Crônica: Encruzilhadas. Crédito: Pexels/Pixabay
Quero sair pra dançar com as amigas, mas quero dormir de conchinha; quero ir à praia, mas quero ficar aqui e escrever; quero tomar caipirinha, mas quero aquele vinho branco geladinho; quero ir pra Amazônia, mas não quero deixar de estar com meus filhos; quero espaguete à carbonara, mas penso na truta grelhada; quero ir ao cinema, mas quero ficar em casa; quero estudar piano, mas quero fazer aula de canto; quero ler Ouspensky, mas quero ficar na varanda jogando conversa fora; quero ter uma marca, mas quero encarar meu processo nas artes; quero dormir até tarde, mas quero ir patinar cedo no calçadão; quero te dar colo, mas quero cuidar de mim; quero ficar, mas quero ir; quero assim, assim, assim...
Dizem que somos uma enorme fábrica com várias máquinas diferentes, todas trabalhando em velocidades próprias, com combustíveis específicos e em direções únicas. Ou, sendo menos metafórica, dizem que há quatro seres independentes em nós, quatro mentes: instintiva, intelectual, motora e emocional. O centro instintivo, por exemplo, pode existir de maneira totalmente independente dos outros centros. O centro motor e o intelectual também podem existir sem o emocional. E assim por diante... (Um cadim complexo.)
Mas, pensando bem, só essa teoria já seria suficiente para justificar as encruzilhadas que se apresentam em nossas vidas. Algumas muito simples, como a dúvida entre pistache e doce de leite; outras sofisticadíssimas, como a da minha amiga, que quer se separar do marido, mas prefere ficar casada. Maiores ou menores, todas, questões recorrentes. Sabemos disso.
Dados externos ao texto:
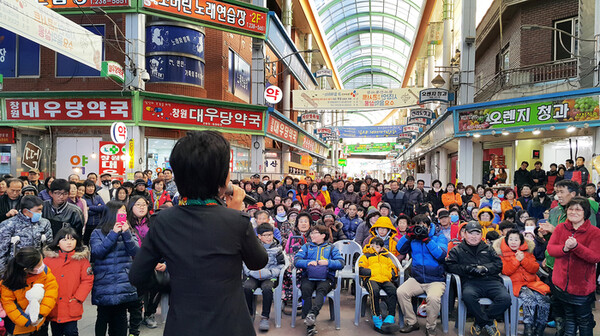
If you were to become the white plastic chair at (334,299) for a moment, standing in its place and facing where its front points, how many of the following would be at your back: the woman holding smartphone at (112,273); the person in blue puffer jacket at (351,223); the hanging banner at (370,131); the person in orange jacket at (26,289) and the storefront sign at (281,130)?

Encontramos a encruzilhada porque existe uma diferença entre como pensamos e como sentimos; como nos movemos e como reagimos.
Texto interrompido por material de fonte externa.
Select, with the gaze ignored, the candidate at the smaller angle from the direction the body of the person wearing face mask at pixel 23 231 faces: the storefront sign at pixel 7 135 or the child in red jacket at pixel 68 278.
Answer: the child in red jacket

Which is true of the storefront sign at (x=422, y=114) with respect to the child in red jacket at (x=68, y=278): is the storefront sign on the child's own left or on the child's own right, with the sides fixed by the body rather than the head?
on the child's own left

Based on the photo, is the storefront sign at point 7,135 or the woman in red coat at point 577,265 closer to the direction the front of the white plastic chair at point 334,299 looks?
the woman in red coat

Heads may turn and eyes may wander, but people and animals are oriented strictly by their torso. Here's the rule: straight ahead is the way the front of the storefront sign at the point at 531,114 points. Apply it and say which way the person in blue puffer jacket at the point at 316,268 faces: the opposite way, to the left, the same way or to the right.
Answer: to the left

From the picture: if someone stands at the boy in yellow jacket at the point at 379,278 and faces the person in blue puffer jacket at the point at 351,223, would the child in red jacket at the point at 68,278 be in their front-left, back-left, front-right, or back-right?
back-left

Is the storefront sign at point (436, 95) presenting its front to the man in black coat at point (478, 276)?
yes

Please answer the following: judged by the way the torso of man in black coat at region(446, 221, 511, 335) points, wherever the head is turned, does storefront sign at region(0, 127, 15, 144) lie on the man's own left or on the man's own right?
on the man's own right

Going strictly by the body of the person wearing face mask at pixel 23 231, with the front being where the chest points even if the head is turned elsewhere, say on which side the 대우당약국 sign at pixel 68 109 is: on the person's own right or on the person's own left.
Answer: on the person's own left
Na verdade, é preciso alguma prática para distinguir pensamento e sentimento, por exemplo. Porque enquanto o sentimento indica a saída pela porta da cozinha, o pensamento aponta para o sofá da sala, e do lado de fora, no corpo, o que acontece é um estado de confusão, com pele eriçada e banho de lágrimas.
Às vezes falamos por falar, pensamos por pensar, queremos por querer, agimos por agir... De modo que é preciso algum esforço para 'fazer o falar', 'elaborar agir', 'distinguir o sentir', 'desenvolver o pensar', enfim.
Porque no instante em que queremos ir numa determinada direção e nossa emoção nos conduz para outro lugar, fica claro, por exemplo, que nossas emoções precisam desenvolver uma inteligência própria, um modo de controlar e praticar melhor suas expressões.
É mais ou menos assim, se o coração quer falar alto, melhor que ele tenha certeza do que dizer. E mais, melhor que seja robusto suficiente para saber como o fazer.
Se formos muito sucintos, é o seguinte, cada centro, ou cada máquina, se capacita na medida em que a fortalecemos.
Então, se centro intelectual é bom de comparação, e trabalha com afirmação x negação; e o instintivo é mais simples e se determina a partir do prazer x dor; e o emocional, o mais complexo deles, usa os parâmetros de agradável x desagradável (acessando padrões, memórias e o diabo à quatro); e o motor ou mecânico opera a partir de todos eles, então, o caminho é aprender a diferenciá-los. Só isso. Só que, obviamente, não é fácil... (Mas é possível, dizem).
Enfim, pessoalmente, fico com a intercessão. Moro no encontro entre as máquinas-mentes-centros que me compõe. Ora aceitando a alteridade, ora fazendo como os artistas: trabalhando com todos simultaneamente.
É, talvez eu seja: a guia da encruzilhada de mim mesma.